How to complete this task: Pick out the lines below that include the string "SARS".
Segment Start: Records for the task
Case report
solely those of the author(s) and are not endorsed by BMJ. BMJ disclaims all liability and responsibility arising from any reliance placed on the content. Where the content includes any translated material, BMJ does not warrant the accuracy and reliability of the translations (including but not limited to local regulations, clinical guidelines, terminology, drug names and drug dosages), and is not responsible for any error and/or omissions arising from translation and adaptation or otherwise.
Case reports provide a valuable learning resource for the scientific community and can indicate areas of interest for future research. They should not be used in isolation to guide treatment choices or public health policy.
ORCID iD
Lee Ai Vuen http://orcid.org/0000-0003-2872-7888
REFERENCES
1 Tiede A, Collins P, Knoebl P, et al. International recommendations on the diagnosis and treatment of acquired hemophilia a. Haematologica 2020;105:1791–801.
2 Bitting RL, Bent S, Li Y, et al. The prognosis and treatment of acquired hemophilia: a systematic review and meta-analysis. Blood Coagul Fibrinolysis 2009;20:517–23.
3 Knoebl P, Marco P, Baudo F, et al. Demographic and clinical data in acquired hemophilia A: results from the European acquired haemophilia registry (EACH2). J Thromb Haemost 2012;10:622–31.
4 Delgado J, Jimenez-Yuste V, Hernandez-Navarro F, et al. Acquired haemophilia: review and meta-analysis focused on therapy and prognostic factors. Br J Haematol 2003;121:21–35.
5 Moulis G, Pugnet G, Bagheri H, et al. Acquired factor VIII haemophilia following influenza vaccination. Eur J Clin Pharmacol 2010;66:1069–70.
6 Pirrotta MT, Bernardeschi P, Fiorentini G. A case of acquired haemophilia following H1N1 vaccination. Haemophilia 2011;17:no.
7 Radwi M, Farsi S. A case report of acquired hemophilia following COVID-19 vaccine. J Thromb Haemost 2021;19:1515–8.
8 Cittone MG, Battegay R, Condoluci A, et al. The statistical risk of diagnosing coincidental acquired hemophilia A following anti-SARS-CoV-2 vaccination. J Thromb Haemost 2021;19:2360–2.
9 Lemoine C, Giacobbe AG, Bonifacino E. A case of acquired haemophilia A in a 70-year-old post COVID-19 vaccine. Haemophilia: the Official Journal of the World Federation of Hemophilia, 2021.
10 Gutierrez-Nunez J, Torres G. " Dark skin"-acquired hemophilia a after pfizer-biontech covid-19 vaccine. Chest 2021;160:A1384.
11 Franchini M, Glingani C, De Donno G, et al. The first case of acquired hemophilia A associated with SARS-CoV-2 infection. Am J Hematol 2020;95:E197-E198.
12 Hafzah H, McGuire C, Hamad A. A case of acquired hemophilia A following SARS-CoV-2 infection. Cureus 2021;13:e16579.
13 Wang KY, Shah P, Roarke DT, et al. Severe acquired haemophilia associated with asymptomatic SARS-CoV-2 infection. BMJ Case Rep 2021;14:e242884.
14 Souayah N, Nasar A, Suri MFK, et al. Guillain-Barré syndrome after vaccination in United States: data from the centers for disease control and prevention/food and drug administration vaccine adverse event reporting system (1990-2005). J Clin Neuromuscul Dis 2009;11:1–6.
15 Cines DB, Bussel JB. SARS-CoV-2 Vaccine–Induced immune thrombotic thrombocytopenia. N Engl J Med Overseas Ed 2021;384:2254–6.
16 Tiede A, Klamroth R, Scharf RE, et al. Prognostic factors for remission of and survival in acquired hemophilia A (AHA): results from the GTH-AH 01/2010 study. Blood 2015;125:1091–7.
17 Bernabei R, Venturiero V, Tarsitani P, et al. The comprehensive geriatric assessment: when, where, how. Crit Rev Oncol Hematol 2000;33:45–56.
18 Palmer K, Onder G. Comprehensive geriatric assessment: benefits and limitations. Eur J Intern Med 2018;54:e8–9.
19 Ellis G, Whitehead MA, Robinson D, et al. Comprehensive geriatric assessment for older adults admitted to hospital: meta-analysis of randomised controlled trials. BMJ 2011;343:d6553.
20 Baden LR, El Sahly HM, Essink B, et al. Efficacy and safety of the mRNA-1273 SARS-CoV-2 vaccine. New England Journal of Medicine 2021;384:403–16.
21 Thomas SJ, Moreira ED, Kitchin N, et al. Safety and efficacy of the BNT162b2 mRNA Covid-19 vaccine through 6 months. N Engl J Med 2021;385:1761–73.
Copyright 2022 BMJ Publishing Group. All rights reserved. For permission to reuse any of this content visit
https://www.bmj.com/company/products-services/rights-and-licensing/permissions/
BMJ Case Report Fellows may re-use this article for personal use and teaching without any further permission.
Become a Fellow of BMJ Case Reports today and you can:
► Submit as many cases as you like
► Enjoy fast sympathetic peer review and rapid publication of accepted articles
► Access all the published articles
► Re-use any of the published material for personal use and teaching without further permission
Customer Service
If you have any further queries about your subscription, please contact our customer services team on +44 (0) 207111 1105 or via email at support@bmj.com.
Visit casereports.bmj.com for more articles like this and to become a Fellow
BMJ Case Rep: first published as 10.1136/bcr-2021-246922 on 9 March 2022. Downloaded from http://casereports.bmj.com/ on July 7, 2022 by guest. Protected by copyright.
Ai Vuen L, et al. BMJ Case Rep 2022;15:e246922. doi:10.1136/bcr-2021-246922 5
Segment End: Records for the task
Output of the exercise:
8 Cittone MG, Battegay R, Condoluci A, et al. The statistical risk of diagnosing coincidental acquired hemophilia A following anti-SARS-CoV-2 vaccination. J Thromb Haemost 2021;19:2360–2.
11 Franchini M, Glingani C, De Donno G, et al. The first case of acquired hemophilia A associated with SARS-CoV-2 infection. Am J Hematol 2020;95:E197-E198.
12 Hafzah H, McGuire C, Hamad A. A case of acquired hemophilia A following SARS-CoV-2 infection. Cureus 2021;13:e16579.
13 Wang KY, Shah P, Roarke DT, et al. Severe acquired haemophilia associated with asymptomatic SARS-CoV-2 infection. BMJ Case Rep 2021;14:e242884.
15 Cines DB, Bussel JB. SARS-CoV-2 Vaccine–Induced immune thrombotic thrombocytopenia. N Engl J Med Overseas Ed 2021;384:2254–6.
20 Baden LR, El Sahly HM, Essink B, et al. Efficacy and safety of the mRNA-1273 SARS-CoV-2 vaccine. New England Journal of Medicine 2021;384:403–16.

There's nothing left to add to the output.